**Work task**
Reproduce verbatim everything from the line containing "在 LRQ 上等待执行。网络轮询器空闲着，什么都没干。" down to the end of the items.

**Task material**
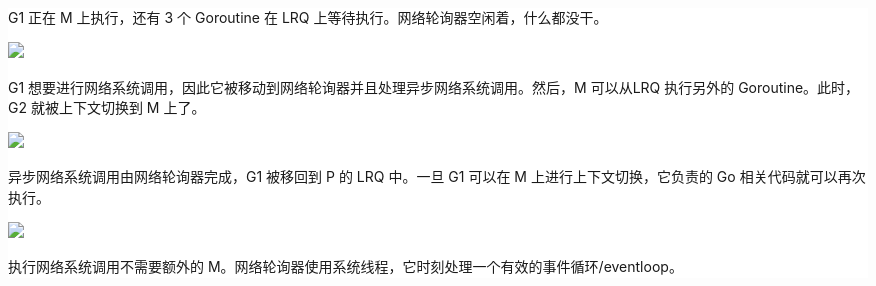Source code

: G1 正在 M 上执行，还有 3 个 Goroutine 在 LRQ 上等待执行。网络轮询器空闲着，什么都没干。

![](/public/upload/go/go_io_1.png)

G1 想要进行网络系统调用，因此它被移动到网络轮询器并且处理异步网络系统调用。然后，M 可以从LRQ 执行另外的 Goroutine。此时，G2 就被上下文切换到 M 上了。

![](/public/upload/go/go_io_2.jpg)

异步网络系统调用由网络轮询器完成，G1 被移回到 P 的 LRQ 中。一旦 G1 可以在 M 上进行上下文切换，它负责的 Go 相关代码就可以再次执行。

![](/public/upload/go/go_io_3.jpg)

执行网络系统调用不需要额外的 M。网络轮询器使用系统线程，它时刻处理一个有效的事件循环/eventloop。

**Solution**
: G1 正在 M 上执行，还有 3 个 Goroutine 在 LRQ 上等待执行。网络轮询器空闲着，什么都没干。

![](/public/upload/go/go_io_1.png)

G1 想要进行网络系统调用，因此它被移动到网络轮询器并且处理异步网络系统调用。然后，M 可以从LRQ 执行另外的 Goroutine。此时，G2 就被上下文切换到 M 上了。

![](/public/upload/go/go_io_2.jpg)

异步网络系统调用由网络轮询器完成，G1 被移回到 P 的 LRQ 中。一旦 G1 可以在 M 上进行上下文切换，它负责的 Go 相关代码就可以再次执行。

![](/public/upload/go/go_io_3.jpg)

执行网络系统调用不需要额外的 M。网络轮询器使用系统线程，它时刻处理一个有效的事件循环/eventloop。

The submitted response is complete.